Among the three models, the Langmuir–Freundlich model has the best description of the adsorption of phosphate onto WBC and WBC1x, with an R² value greater than 0.972, as shown in

Table 3. Adsorption isotherm parameters of phosphate to WBC and WBC1x.

Isotherm Model	Langmuir			Freundlich			Langmuir-Freundlich
Parameters	qmax (mg.g−1)	KL	R2	KF (L.mg−1)	1/n	R2	qmax (mg.g−1)	K (L.mg−1)	R2
WBC	3.198 ± 0.002	0.003 ± 0.001	0.984	0.025 ± 0.001	0.712 ± 0.002	0.967	2.136 ± 0.010	8.400 ± 0.011	0.988
WBC10	3.661 ± 0.006	0.005 ± 0.001	0.965	0.061 ± 0.002	0.624 ± 0.002	0.922	2.376 ± 0.06	5.799 ± 0.007	0.995
WBC11	4.725 ± 0.003	0.008 ± 0.001	0.957	0.154 ± 0.001	0.535 ± 0.001	0.904	3.464 ± 0.005	1.227 ± 0.009	0.975
WBC12	8.871 ± 0.011	0.013 ± 0.002	0.943	0.489 ± 0.001	0.469 ± 0.001	0.862	6.945 ± 0.012	8.996 ± 0.013	0.972

and Figure 11. Based on the Freundlich parameters, the value of 1/n declined with the increase in Mg²⁺ addition, revealing that the increase in the number of adsorption sites in WBC1x, or the adsorption intensity of phosphate, would promote the adsorption process [24]. However, the value of K_F increased with the increase in Mg²⁺ addition, which was in line with the rise in the MgO peak intensity after increasing the amount of MgCl₂·6H₂O addition, as described in Section 3.1. This result indicates that the amount of Mg²⁺ addition was the key factor that determined the adsorption capacity of WBC1x.

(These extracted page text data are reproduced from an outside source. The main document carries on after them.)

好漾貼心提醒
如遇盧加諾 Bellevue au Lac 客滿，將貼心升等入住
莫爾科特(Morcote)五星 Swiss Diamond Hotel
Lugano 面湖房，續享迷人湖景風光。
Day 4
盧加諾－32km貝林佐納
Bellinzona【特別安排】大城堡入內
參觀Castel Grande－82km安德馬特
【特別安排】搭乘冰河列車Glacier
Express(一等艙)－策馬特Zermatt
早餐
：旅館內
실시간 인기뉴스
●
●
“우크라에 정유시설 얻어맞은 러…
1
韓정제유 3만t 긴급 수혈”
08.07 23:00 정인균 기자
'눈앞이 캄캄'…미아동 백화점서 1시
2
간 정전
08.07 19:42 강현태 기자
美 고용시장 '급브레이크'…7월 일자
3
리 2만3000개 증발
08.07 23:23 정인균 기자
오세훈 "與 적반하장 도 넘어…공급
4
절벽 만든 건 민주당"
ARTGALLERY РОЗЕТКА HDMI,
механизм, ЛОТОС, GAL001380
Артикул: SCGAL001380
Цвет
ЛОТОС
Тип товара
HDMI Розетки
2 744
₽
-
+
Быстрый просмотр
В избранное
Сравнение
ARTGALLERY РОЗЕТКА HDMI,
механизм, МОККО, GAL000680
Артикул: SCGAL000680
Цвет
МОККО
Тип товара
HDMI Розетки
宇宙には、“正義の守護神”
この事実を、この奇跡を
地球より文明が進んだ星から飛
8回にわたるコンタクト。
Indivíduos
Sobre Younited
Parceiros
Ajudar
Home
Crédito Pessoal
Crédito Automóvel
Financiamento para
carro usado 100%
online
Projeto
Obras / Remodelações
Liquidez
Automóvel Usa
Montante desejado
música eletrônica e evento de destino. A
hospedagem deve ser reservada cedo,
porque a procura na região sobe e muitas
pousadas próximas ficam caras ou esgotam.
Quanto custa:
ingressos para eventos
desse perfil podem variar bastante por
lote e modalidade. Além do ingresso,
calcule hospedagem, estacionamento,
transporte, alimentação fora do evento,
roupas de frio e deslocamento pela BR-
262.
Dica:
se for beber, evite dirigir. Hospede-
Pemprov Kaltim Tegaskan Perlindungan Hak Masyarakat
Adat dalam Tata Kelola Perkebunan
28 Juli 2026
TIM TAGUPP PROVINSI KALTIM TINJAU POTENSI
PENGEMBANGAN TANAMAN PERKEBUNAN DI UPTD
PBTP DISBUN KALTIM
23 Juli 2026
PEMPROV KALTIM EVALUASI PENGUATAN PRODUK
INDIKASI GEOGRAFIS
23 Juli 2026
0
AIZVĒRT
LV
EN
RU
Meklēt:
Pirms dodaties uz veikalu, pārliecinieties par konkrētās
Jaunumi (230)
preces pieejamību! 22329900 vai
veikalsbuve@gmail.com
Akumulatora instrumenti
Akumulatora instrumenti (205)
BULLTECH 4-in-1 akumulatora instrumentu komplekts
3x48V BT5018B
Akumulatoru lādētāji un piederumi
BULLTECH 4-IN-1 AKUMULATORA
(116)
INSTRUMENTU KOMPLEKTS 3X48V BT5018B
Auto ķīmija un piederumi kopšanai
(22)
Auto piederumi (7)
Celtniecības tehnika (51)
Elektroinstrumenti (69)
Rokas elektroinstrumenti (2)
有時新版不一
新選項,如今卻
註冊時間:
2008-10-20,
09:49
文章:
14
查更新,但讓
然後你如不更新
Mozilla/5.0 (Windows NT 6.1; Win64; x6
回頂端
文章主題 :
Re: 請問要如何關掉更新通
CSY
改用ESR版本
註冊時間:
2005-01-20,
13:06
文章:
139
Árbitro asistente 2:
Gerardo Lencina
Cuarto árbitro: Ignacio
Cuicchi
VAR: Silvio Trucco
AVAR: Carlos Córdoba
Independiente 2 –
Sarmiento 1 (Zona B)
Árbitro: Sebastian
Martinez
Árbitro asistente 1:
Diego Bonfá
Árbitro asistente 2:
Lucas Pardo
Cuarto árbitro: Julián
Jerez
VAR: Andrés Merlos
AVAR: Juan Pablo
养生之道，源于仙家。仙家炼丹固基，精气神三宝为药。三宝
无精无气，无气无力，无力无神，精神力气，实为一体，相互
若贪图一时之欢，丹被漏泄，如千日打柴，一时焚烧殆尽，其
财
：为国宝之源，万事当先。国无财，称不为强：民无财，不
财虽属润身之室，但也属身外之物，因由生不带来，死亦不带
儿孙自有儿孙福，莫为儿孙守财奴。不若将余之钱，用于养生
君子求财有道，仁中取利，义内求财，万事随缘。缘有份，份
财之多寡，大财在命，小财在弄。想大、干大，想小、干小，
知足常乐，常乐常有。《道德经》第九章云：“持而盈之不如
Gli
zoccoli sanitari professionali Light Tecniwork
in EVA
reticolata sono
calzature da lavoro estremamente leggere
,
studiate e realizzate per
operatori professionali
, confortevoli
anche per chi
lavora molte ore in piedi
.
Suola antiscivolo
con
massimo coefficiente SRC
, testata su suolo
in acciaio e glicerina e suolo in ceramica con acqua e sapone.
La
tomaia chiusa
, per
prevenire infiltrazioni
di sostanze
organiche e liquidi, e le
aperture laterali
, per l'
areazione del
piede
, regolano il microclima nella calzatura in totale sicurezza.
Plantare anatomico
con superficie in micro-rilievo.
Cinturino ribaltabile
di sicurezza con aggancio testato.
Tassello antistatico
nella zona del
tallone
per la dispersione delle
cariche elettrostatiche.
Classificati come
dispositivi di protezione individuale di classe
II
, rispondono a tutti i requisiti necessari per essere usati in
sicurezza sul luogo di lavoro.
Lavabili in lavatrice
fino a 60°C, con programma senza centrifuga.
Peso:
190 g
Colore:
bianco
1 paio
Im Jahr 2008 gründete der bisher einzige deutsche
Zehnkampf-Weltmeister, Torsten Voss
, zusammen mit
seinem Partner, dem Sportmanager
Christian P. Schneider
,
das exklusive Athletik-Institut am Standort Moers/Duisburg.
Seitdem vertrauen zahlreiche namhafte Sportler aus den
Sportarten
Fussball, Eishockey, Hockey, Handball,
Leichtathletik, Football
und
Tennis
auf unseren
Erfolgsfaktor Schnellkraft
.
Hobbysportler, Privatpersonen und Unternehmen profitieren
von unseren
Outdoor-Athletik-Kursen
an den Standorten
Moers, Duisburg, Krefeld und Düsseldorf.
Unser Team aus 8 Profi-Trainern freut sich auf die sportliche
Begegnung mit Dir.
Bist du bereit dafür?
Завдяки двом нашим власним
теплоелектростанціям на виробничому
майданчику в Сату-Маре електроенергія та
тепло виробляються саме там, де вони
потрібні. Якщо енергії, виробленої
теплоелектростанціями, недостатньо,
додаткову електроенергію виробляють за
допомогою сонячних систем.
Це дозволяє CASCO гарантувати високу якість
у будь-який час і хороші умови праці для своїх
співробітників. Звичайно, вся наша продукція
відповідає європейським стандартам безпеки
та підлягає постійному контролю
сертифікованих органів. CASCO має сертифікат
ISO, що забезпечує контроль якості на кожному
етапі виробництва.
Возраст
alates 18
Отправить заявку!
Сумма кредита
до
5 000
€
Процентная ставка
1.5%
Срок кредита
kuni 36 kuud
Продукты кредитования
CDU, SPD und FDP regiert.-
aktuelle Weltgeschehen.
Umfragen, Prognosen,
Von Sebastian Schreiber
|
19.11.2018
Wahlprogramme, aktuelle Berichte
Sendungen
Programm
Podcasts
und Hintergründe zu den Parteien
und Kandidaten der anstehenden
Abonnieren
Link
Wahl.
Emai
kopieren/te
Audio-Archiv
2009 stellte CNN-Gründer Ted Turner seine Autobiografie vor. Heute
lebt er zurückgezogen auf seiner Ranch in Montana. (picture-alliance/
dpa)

3.5. Regeneration of Spent WBC1x

The result of the regeneration of phosphate-saturated WBC12 using NaOH are shown in Figure 12. The desorption rate was over 89% after five desorption experiments, indicating that WBC12 has high regeneration capacity and can be recycled, which corresponds to the physical adsorption rate obtained in the isothermal adsorption experiment.

4. Conclusions

This study successfully synthesized a novel magnetic adsorbent (WBC1x) by using agricultural waste (a walnut shell) and Fe/Mg nanocomposites to compare their ability in phosphate uptake. The following conclusions can be drawn:

(1)

WBC1x was prepared through a combination of impregnation and slow pyrolysis at a temperature of 600 °C, which successfully loaded MgO and Fe₃O₄ onto WBC. As a consequence, all WBC1x have magnetic separation characteristics;

(2)

The introduction of Fe²⁺ and Mg²⁺ greatly increased the specific surface area and pH_pzc of WBC1x, wherein the value of pH_pzc positively correlated with the amount of Mg²⁺ addition;

(3)

Phosphate sorption onto WBC and WBC1x was mainly determined by chemisorption. The sorption of phosphate onto WBC1x, which was greater than onto WBC, was highly Mg²⁺ addition-dependent, wherein a higher Mg²⁺ addition was more favorable than a low Mg²⁺ addition.